WHAT IS EXPECTED: Can you convert every line of text in the listing below into a Markdown table with two columns, "No." for the row number and "Text" for the line, skipping blank lines and leaving out the pictures?

Data items:
● ● ●

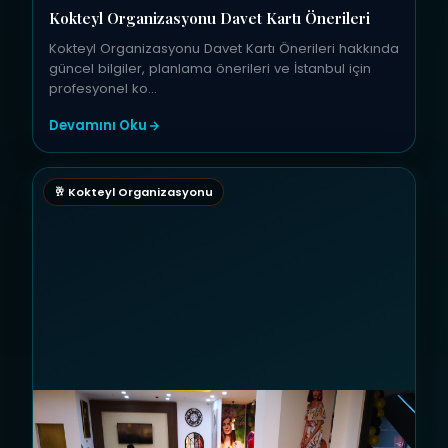
Kokteyl Organizasyonu Davet Kartı Önerileri
Kokteyl Organizasyonu Davet Kartı Önerileri hakkında
güncel bilgiler, planlama önerileri ve İstanbul için
profesyonel ko…
Devamını Oku
🥂 Kokteyl Organizasyonu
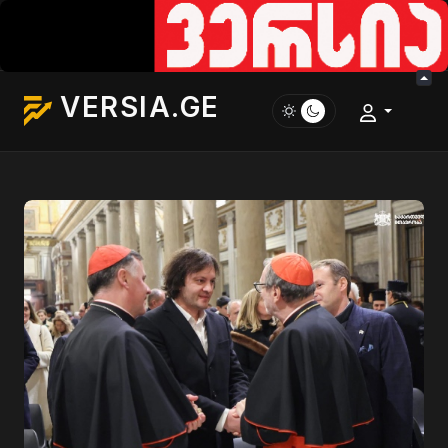
VERSIA.GE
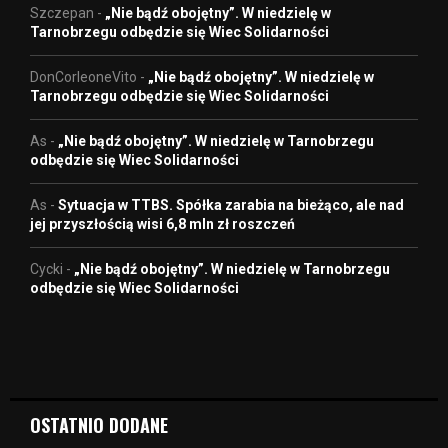
Szczepan
-
„Nie bądź obojętny”. W niedzielę w
Tarnobrzegu odbędzie się Wiec Solidarności
DonCorleoneVito
-
„Nie bądź obojętny”. W niedzielę w
Tarnobrzegu odbędzie się Wiec Solidarności
As
-
„Nie bądź obojętny”. W niedzielę w Tarnobrzegu
odbędzie się Wiec Solidarności
As
-
Sytuacja w TTBS. Spółka zarabia na bieżąco, ale nad
jej przyszłością wisi 6,8 mln zł roszczeń
Cycki
-
„Nie bądź obojętny”. W niedzielę w Tarnobrzegu
odbędzie się Wiec Solidarności
OSTATNIO DODANE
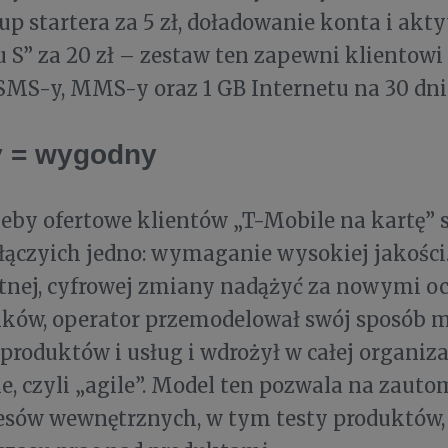
up startera za 5 zł, doładowanie konta i ak
u S” za 20 zł – zestaw ten zapewni klientow
MS-y, MMS-y oraz 1 GB Internetu na 30 dni
y = wygodny
eby ofertowe klientów „T-Mobile na kartę” s
łączyich jedno: wymaganie wysokiej jakości
nej, cyfrowej zmiany nadążyć za nowymi o
ków, operator przemodelował swój sposób m
produktów i usług i wdrożył w całej organiz
e, czyli „agile”. Model ten pozwala na zau
cesów wewnętrznych, w tym testy produktów,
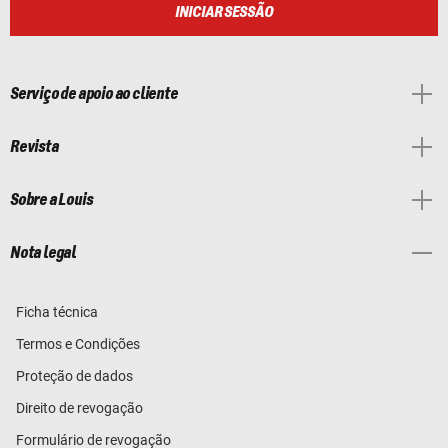
INICIAR SESSÃO
Serviço de apoio ao cliente
Revista
Sobre a Louis
Nota legal
Ficha técnica
Termos e Condições
Proteção de dados
Direito de revogação
Formulário de revogação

● ● ●

OUTPUT:
| No. | Text |
|---|---|
| 1 | Kokteyl Organizasyonu Davet Kartı Önerileri |
| 2 | Kokteyl Organizasyonu Davet Kartı Önerileri hakkında |
| 3 | güncel bilgiler, planlama önerileri ve İstanbul için |
| 4 | profesyonel ko… |
| 5 | Devamını Oku |
| 6 | 🥂 Kokteyl Organizasyonu |
| 7 | VERSIA.GE |
| 8 | Szczepan |
| 9 | - |
| 10 | „Nie bądź obojętny”. W niedzielę w |
| 11 | Tarnobrzegu odbędzie się Wiec Solidarności |
| 12 | DonCorleoneVito |
| 13 | - |
| 14 | „Nie bądź obojętny”. W niedzielę w |
| 15 | Tarnobrzegu odbędzie się Wiec Solidarności |
| 16 | As |
| 17 | - |
| 18 | „Nie bądź obojętny”. W niedzielę w Tarnobrzegu |
| 19 | odbędzie się Wiec Solidarności |
| 20 | As |
| 21 | - |
| 22 | Sytuacja w TTBS. Spółka zarabia na bieżąco, ale nad |
| 23 | jej przyszłością wisi 6,8 mln zł roszczeń |
| 24 | Cycki |
| 25 | - |
| 26 | „Nie bądź obojętny”. W niedzielę w Tarnobrzegu |
| 27 | odbędzie się Wiec Solidarności |
| 28 | OSTATNIO DODANE |
| 29 | up startera za 5 zł, doładowanie konta i ak |
| 30 | u S” za 20 zł – zestaw ten zapewni klientow |
| 31 | MS-y, MMS-y oraz 1 GB Internetu na 30 dni |
| 32 | y = wygodny |
| 33 | eby ofertowe klientów „T-Mobile na kartę” s |
| 34 | łączyich jedno: wymaganie wysokiej jakości |
| 35 | nej, cyfrowej zmiany nadążyć za nowymi o |
| 36 | ków, operator przemodelował swój sposób m |
| 37 | produktów i usług i wdrożył w całej organiz |
| 38 | e, czyli „agile”. Model ten pozwala na zau |
| 39 | cesów wewnętrznych, w tym testy produktów, |
| 40 | INICIAR SESSÃO |
| 41 | Serviço de apoio ao cliente |
| 42 | Revista |
| 43 | Sobre a Louis |
| 44 | Nota legal |
| 45 | Ficha técnica |
| 46 | Termos e Condições |
| 47 | Proteção de dados |
| 48 | Direito de revogação |
| 49 | Formulário de revogação |